BEGIN Extracted records
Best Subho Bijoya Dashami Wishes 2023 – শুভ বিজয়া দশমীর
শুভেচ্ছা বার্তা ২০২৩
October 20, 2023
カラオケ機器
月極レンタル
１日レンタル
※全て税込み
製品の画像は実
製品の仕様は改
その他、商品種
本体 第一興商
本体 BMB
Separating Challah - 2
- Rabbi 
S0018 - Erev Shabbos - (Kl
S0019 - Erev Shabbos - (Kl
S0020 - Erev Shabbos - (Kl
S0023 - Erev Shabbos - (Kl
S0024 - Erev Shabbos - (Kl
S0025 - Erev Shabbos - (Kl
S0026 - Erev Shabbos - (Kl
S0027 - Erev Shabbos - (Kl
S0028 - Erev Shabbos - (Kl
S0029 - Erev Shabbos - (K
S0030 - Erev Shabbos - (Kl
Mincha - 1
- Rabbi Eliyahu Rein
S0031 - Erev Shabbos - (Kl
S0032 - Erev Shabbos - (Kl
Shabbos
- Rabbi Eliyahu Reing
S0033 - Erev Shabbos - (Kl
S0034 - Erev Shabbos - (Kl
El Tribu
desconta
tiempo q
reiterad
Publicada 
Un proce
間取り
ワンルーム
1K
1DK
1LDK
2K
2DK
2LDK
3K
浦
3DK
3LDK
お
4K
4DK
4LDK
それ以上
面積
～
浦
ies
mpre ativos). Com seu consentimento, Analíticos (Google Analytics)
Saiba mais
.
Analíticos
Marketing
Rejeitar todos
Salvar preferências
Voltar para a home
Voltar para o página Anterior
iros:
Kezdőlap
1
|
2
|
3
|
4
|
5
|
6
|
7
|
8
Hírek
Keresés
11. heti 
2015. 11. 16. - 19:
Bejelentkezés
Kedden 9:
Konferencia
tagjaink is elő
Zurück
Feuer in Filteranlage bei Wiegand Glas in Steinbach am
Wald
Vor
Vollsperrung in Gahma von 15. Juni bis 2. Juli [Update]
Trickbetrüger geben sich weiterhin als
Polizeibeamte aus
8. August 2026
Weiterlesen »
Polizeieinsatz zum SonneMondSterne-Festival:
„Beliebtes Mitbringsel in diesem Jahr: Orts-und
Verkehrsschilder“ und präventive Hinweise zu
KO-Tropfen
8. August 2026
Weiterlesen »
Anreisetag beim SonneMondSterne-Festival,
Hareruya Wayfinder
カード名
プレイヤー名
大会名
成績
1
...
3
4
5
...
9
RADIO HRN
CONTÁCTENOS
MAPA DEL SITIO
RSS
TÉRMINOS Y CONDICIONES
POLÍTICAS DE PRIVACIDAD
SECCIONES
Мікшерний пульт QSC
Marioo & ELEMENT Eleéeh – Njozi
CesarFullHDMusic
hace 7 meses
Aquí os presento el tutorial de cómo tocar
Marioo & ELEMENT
END Extracted records
** What to produce **
Copy each line of the listing that contains "Rabbi".

** Result **
- Rabbi 
- Rabbi Eliyahu Rein
- Rabbi Eliyahu Reing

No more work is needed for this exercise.